EXTRAIT DE PAGE »
╔══

Félix
La parole est (encore !) à ma Maman aujourd'hui... Mais je suis certaine que vous avez apprécié ses deux premiers messages... et que vous allez encore savourer celui-ci ! Un autre souvenir d'enfance...
Félix...
Non, non…Ce n’est pas le nom du chat bien qu’il y ait un chat dans mon histoire…Le chat, lui, s’appelait Micky. C’était un beau matou noir angora ; mais depuis qu’on lui avait ôté sa virilité ( sans lui demander son avis, d’ailleurs), c’était plutôt un pacha énorme et paresseux. Ma mère avait toujours aimé les chats et pendant toute mon enfance j’ai cohabité avec eux.

╚══

TRAVAIL DEMANDÉ »
1: Pour chacune des affirmations suivantes, indiquez si elle concorde avec le récit sur Félix, et citez les mots décisifs du texte. (a) Félix est le nom du chat. (b) Micky était un matou noir angora. (c) Aucun chat n'était présent pendant l'enfance racontée.
2: D'après le récit sur Félix, quel est le nom du chat ?
3: Prolongez le récit sur Félix à la suite de sa dernière phrase.

MATÉRIEL FOURNI »

╔══

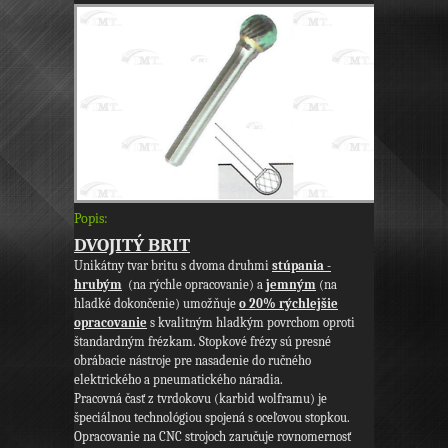
Popis:
DVOJITÝ BRIT
Unikátny tvar britu s dvoma druhmi
stúpania -
hrubým
(na rýchle opracovanie) a
jemným
(na
hladké dokončenie) umožňuje
o 20% rýchlejšie
opracovanie
s kvalitným hladkým povrchom oproti
štandardným frézkam. Stopkové frézy sú presné
obrábacie nástroje pre nasadenie do ručného
elektrického a pneumatického náradia.
Pracovná časť z tvrdokovu (karbid wolframu) je
špeciálnou technológiou spojená s oceľovou stopkou.
Opracovanie na CNC strojoch zaručuje rovnomernosť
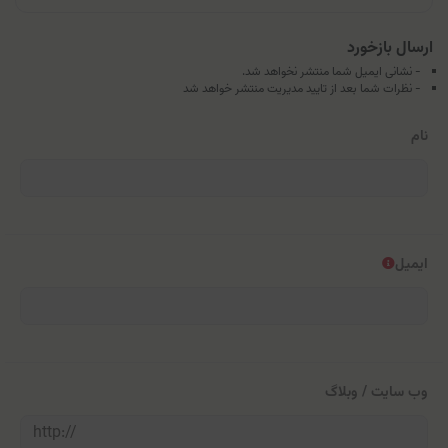
ارسال بازخورد
- نشانی ایمیل شما منتشر نخواهد شد.
- نظرات شما بعد از تایید مدیریت منتشر خواهد شد
نام
ایمیل
وب سایت / وبلاگ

╚══

RÉPONSES PAR TÂCHE »
1:
(a) Non : « Ce n’est pas le nom du chat »
(b) Oui : « C’était un beau matou noir angora »
(c) Non : « pendant toute mon enfance j’ai cohabité avec eux »

2: Le chat s'appelait Micky.

3:
Félix, c’était le secrétaire de la mairie du village. Il ne ressemblait en rien à ses concitoyens , paysans généralement costauds, un peu rustres, dotés d’un bel appétit et prompts à « lever le coude ». Félix était maladif, très grand et maigre.J’avais toujours l’impression qu’il allait se briser et mon regard d’enfant étonné avait peine à comprendre comment un cou aussi décharné pouvait soutenir sa tête….Il avait fait quelques études ce qui lui avait permis d’obtenir ce poste ( à temps très partiel ) de secrétaire de mairie. Il était « vieux garçon » et vivait dans une grande solitude dans sa petite maison non loin de la place. Sa « différence » faisait qu’il était tout à fait l’écart des autres hommes : il ne travaillait pas aux champs, il ne fréquentait pas les cafés. Et bien que son beau prénom, unique au village, signifie « heureux » en latin, Félix était loin d’être heureux.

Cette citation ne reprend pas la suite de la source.